Speaking during a public comment period, the former co-chair of the city’s Policing Review Commission, Dan Cannity, said that the commission’s research showed that the only way to reduce police misconduct incidents was to reduce the footprint of policing. He said this was the reason for creating a Division of Community Care — the civilian-responder agency the city has created, though hasn’t yet fully staffed, to remove some types of calls from the police department.
“Is this reducing the footprint of policing, which you all endorsed in that report?” Cannity asked councilors.
City resident Lemy Coffin said that Kasper’s comments stem from one issue: “We are not reducing policing and punishment at the rates that we should be.”
“We are trying to maintain policing when policing is no longer in the interest of the people,” Coffin said.
Coffin is a member of the activist group Northampton Abolition Now, which is holding a “Party for a Police-Free Future” on Thursday beginning at 6:30 p.m. at Pulaski Park ahead of the full City Council’s vote on the budget.
“NAN invites individuals and groups from throughout western Mass to come dance, make art, build community, learn, make connections and have fun with others who want to build a police free future while Mayor Sciarra and city council pass a pro-police budget for FY24,” the group said in a press release.
According to Sciarra’s budget message, the Division of Community Care — which is now housed under an expanded Department of Health and Human Services — is set to hire community responders in the coming fiscal year. Merridith O’Leary, the department’s commissioner, told city councilors on May 24 that the department is interviewing candidates and hopes to get those responders hired by June 20.
The Health and Human Services Department would see a 1.18% increase under Sciarra’s budget. Her budget message notes that a state Department of Public grant funded a large chunk of the Division of Community Care’s budget this fiscal year, and that although funding for that grant isn’t included in Gov. Maura Healey’s current FY24 budget, she hopes it will be reinstated in the final state budget.
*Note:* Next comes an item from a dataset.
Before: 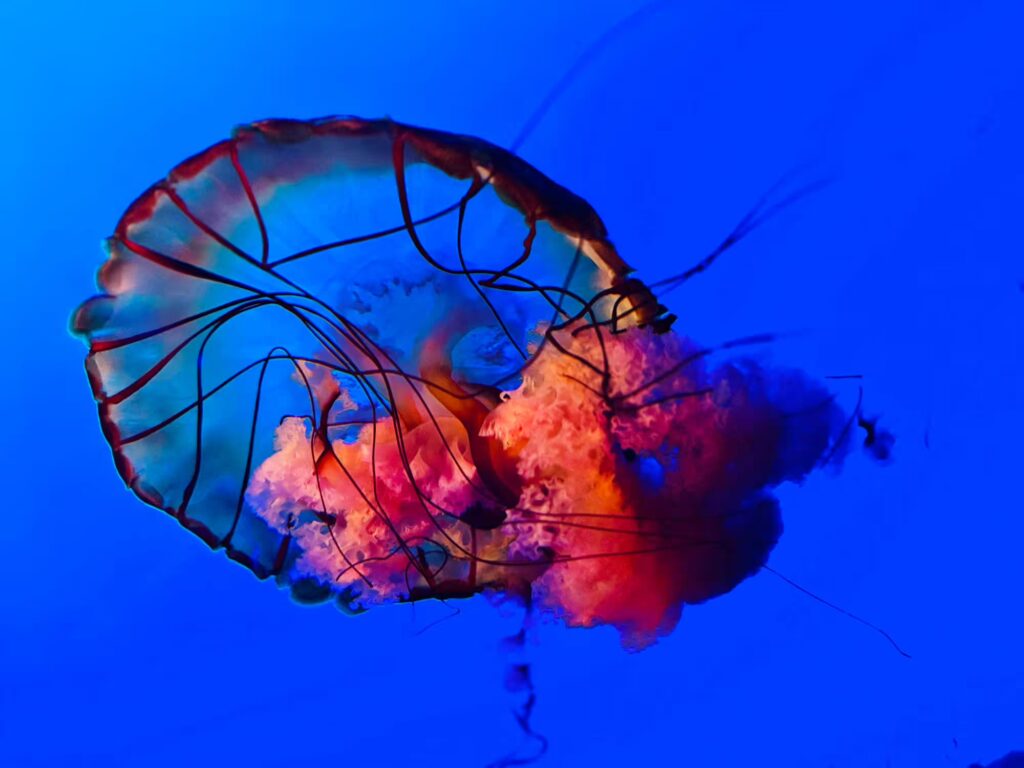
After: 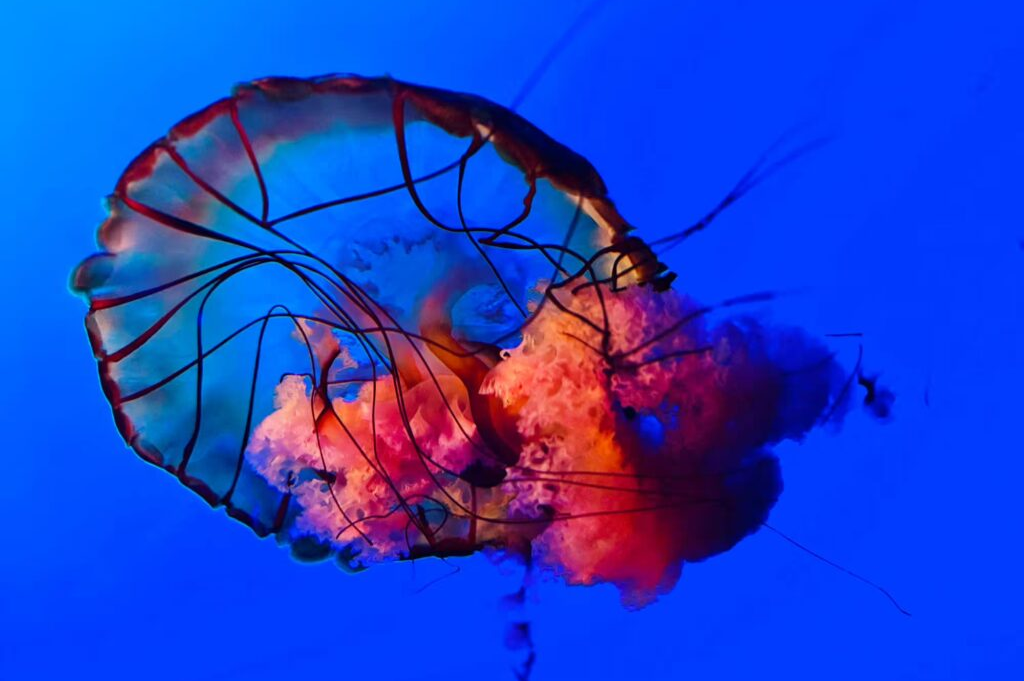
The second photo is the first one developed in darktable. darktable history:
crop and rotate: top 5.526%, bottom 5.683%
The division’s personnel — a director, coordinator and four peer outreach workers — is funded at the level of $358,234, before benefits.
“The DCC is funded for operation this year through the General Fund, and we await news about whether those additional funds will continue,” Sciarra said.
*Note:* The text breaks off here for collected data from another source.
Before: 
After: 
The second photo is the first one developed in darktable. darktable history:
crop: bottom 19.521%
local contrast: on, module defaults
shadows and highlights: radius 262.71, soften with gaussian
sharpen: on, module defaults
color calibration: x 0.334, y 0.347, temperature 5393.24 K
One of the biggest percent increases in the budget is to the Information Technology Services Department, which would see a 12.7% increase in funding from the previous fiscal year. Sciarra said in her budget message that funding is a result of added security services as more municipalities, schools and agencies come under cyber attacks.
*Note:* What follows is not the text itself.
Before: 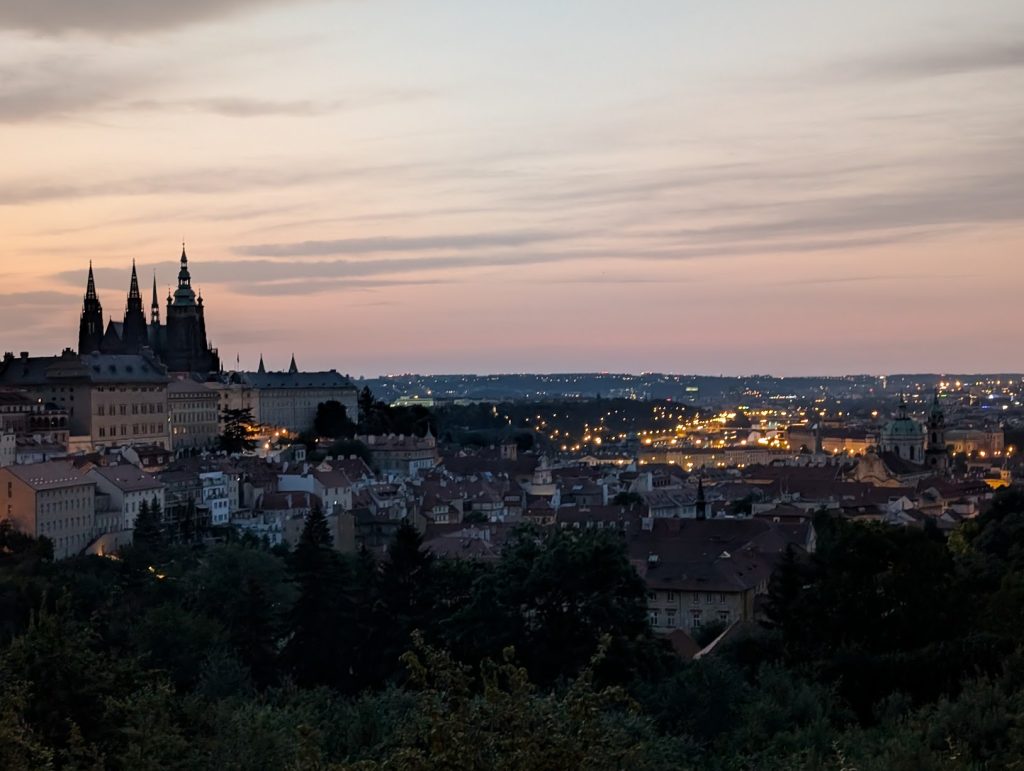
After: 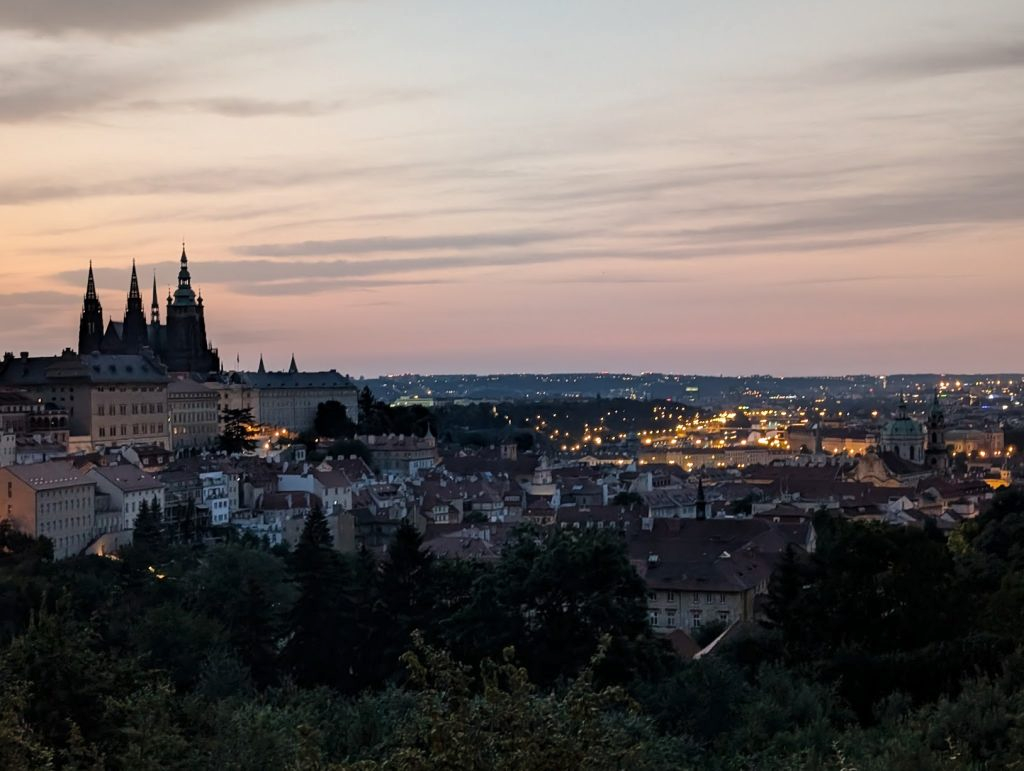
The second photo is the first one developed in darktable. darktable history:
tone equalizer: on, module defaults
shadows and highlights: shadows 32, highlights -32, soften with gaussian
The biggest dollar increase in the budget is to the city’s schools, which are getting an additional $1.4 million — a 4% increase. In order to avoid budget cuts, the city has also contributed $1.2 million in emergency funding to the school district from its Fiscal Stability Stabilization Fund. Sciarra said in her budget message that city and school leadership hope to avoid cuts by not replacing people who leave the district on their own.
“In pledging it, I proposed a two-year plan to work to balance the school budget and return NPS to strong fiscal principles,” Sciarra said. “These funds allow for decreased reductions this year which can be achieved by attrition. There will need to be additional reductions next year as the last of [one-time federal COVID-19 Elementary and Secondary School Emergency Relief] funds will have been expended, and the hope is that with smart management it can also be done by attrition.”
Sciarra called on the state to increase aid to schools and to establish “fairer funding formulas,” including for money that leaves the district with students attending charter schools.
The City Council’s Finance Committee voted 3 to 1 to move the budget back to the final City Council with a positive recommendation. Ward 7 Councilor Rachel Maiore voted in opposition, saying she was uncomfortable with the police department’s proposed budget. The City Council begins its full meeting at 7 p.m. on Thursday.